Data extract ->

# # # # # # #

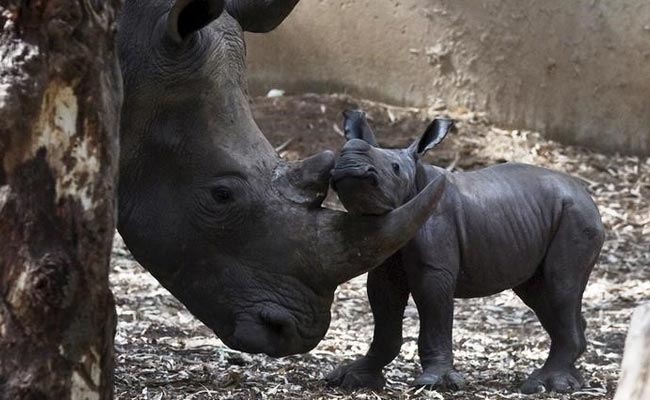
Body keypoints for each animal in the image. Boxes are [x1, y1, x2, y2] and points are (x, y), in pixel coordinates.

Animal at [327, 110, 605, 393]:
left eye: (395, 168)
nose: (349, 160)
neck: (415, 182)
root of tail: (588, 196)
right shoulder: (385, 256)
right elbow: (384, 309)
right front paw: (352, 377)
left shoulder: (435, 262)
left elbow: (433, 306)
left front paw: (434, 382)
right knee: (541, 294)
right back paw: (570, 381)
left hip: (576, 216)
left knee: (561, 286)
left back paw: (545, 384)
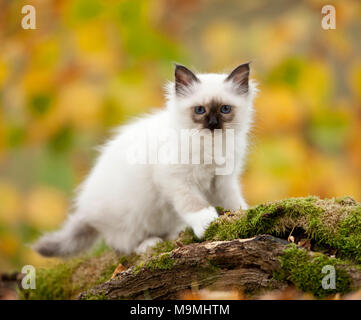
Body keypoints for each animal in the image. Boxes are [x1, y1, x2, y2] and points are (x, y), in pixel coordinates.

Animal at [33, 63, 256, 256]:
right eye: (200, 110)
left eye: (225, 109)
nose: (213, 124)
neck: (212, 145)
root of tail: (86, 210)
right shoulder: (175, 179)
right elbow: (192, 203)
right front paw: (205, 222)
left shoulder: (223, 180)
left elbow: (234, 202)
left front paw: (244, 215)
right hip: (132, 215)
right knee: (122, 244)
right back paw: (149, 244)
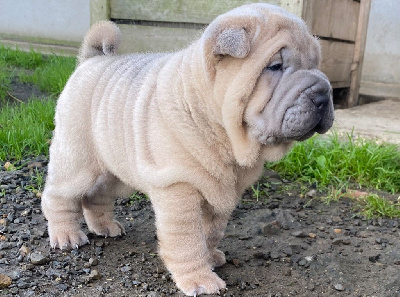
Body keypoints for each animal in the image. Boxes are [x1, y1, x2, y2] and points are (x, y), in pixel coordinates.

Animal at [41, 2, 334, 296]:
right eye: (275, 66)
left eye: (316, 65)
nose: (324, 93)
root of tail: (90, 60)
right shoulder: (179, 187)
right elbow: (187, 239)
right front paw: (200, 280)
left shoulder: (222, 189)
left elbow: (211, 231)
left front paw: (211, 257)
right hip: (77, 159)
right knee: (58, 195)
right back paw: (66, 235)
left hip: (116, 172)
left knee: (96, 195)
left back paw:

# # # # # # #

Work required -> All records are to be reproduced exactly; the pictures are to be omitted.

Answer area ->
Body keypoints for each animal in the image. Boxes are [x1, y1, x2, y2] and points are (x, y), in pixel coordinates.

Animal at [327, 110, 605, 393]:
left eye: (395, 168)
nose: (349, 160)
neck: (415, 182)
root of tail: (588, 196)
right shoulder: (385, 256)
right elbow: (384, 309)
right front paw: (352, 377)
left shoulder: (435, 262)
left elbow: (433, 306)
left front paw: (434, 382)
right knee: (541, 294)
right back paw: (570, 381)
left hip: (576, 216)
left knee: (561, 286)
left back paw: (545, 384)
Body keypoints for each animal in the image. Boxes are [x1, y1, x2, y2] and points are (x, y), in pixel coordinates.

Animal at [33, 63, 256, 256]:
right eye: (200, 110)
left eye: (225, 109)
nose: (213, 124)
neck: (212, 145)
root of tail: (86, 210)
right shoulder: (175, 179)
right elbow: (192, 203)
right front paw: (205, 222)
left shoulder: (223, 180)
left elbow: (234, 202)
left front paw: (244, 215)
right hip: (132, 215)
right knee: (122, 244)
right back paw: (149, 244)
Body keypoints for each animal in the image. Boxes are [x1, y1, x2, y2] and points are (x, y), in pixel coordinates.

Animal at [41, 2, 334, 296]:
right eye: (275, 66)
left eye: (316, 65)
nose: (324, 93)
root of tail: (90, 60)
right shoulder: (179, 187)
right elbow: (187, 239)
right front paw: (200, 280)
left shoulder: (222, 189)
left elbow: (211, 231)
left front paw: (211, 257)
right hip: (77, 159)
right knee: (58, 195)
right back paw: (66, 235)
left hip: (116, 172)
left knee: (96, 195)
left back paw:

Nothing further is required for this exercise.